- **DIRECTIVE**
Copy out every line below that contains the word "action".

--- START ---

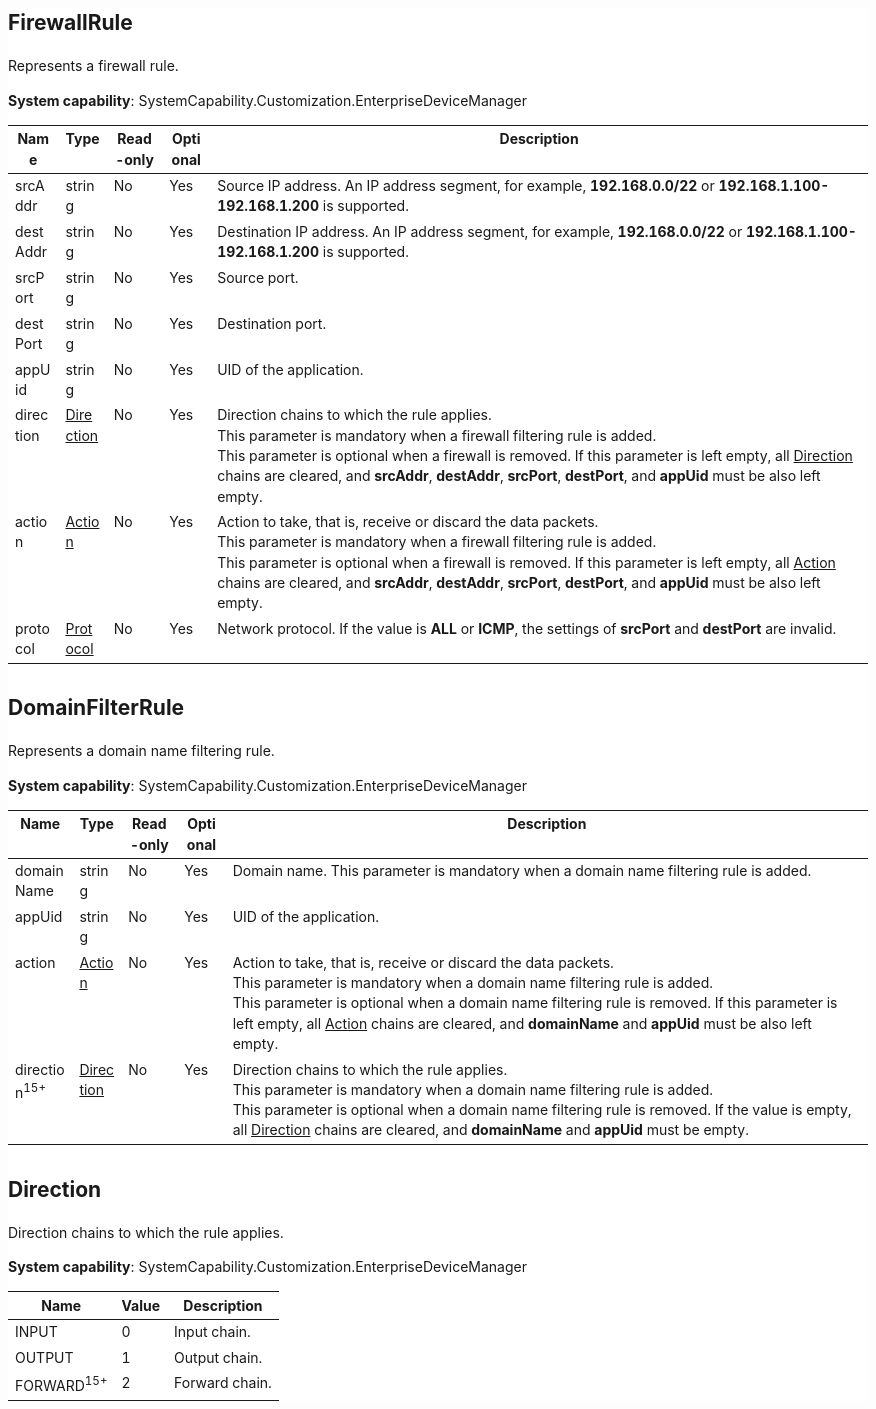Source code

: ## FirewallRule

Represents a firewall rule.

**System capability**: SystemCapability.Customization.EnterpriseDeviceManager


| Name     | Type                   | Read-only| Optional| Description                                                        |
| --------- | ----------------------- | ---- | ---- |------------------------------------------------------------ |
| srcAddr   | string                  | No  | Yes|Source IP address. An IP address segment, for example, **192.168.0.0/22** or **192.168.1.100-192.168.1.200** is supported.|
| destAddr  | string                  | No  | Yes|Destination IP address. An IP address segment, for example, **192.168.0.0/22** or **192.168.1.100-192.168.1.200** is supported.|
| srcPort   | string                  | No  | Yes|Source port.                                                    |
| destPort  | string                  | No  | Yes|Destination port.                                                  |
| appUid    | string                  | No  | Yes|UID of the application.                                                   |
| direction | [Direction](#direction) | No  | Yes|Direction chains to which the rule applies.<br>This parameter is mandatory when a firewall filtering rule is added.<br>This parameter is optional when a firewall is removed. If this parameter is left empty, all [Direction](#direction) chains are cleared, and **srcAddr**, **destAddr**, **srcPort**, **destPort**, and **appUid** must be also left empty.|
| action    | [Action](#action)       | No  | Yes|Action to take, that is, receive or discard the data packets.<br>This parameter is mandatory when a firewall filtering rule is added.<br>This parameter is optional when a firewall is removed. If this parameter is left empty, all [Action](#action) chains are cleared, and **srcAddr**, **destAddr**, **srcPort**, **destPort**, and **appUid** must be also left empty.|
| protocol  | [Protocol](#protocol)   | No  | Yes|Network protocol. If the value is **ALL** or **ICMP**, the settings of **srcPort** and **destPort** are invalid.|

## DomainFilterRule

Represents a domain name filtering rule.

**System capability**: SystemCapability.Customization.EnterpriseDeviceManager


| Name      | Type             | Read-only| Optional| Description                                                        |
| ---------- | ----------------- | ---- | ---- | ------------------------------------------------------------ |
| domainName | string            | No  | Yes|Domain name. This parameter is mandatory when a domain name filtering rule is added.                              |
| appUid     | string            | No  | Yes|UID of the application.                                                   |
| action     | [Action](#action) | No  | Yes|Action to take, that is, receive or discard the data packets.<br>This parameter is mandatory when a domain name filtering rule is added.<br>This parameter is optional when a domain name filtering rule is removed. If this parameter is left empty, all [Action](#action) chains are cleared, and **domainName** and **appUid** must be also left empty.|
| direction<sup>15+</sup> | [Direction](#direction) | No| Yes|Direction chains to which the rule applies.<br>This parameter is mandatory when a domain name filtering rule is added.<br>This parameter is optional when a domain name filtering rule is removed. If the value is empty, all [Direction](#direction) chains are cleared, and **domainName** and **appUid** must be empty.|

## Direction

Direction chains to which the rule applies.

**System capability**: SystemCapability.Customization.EnterpriseDeviceManager


| Name  | Value  | Description    |
| ------ | ---- | -------- |
| INPUT  | 0    | Input chain.|
| OUTPUT | 1    | Output chain.|
| FORWARD<sup>15+</sup> | 2   | Forward chain. |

--- END ---

- **SOLUTION**
| action    | [Action](#action)       | No  | Yes|Action to take, that is, receive or discard the data packets.<br>This parameter is mandatory when a firewall filtering rule is added.<br>This parameter is optional when a firewall is removed. If this parameter is left empty, all [Action](#action) chains are cleared, and **srcAddr**, **destAddr**, **srcPort**, **destPort**, and **appUid** must be also left empty.|
| action     | [Action](#action) | No  | Yes|Action to take, that is, receive or discard the data packets.<br>This parameter is mandatory when a domain name filtering rule is added.<br>This parameter is optional when a domain name filtering rule is removed. If this parameter is left empty, all [Action](#action) chains are cleared, and **domainName** and **appUid** must be also left empty.|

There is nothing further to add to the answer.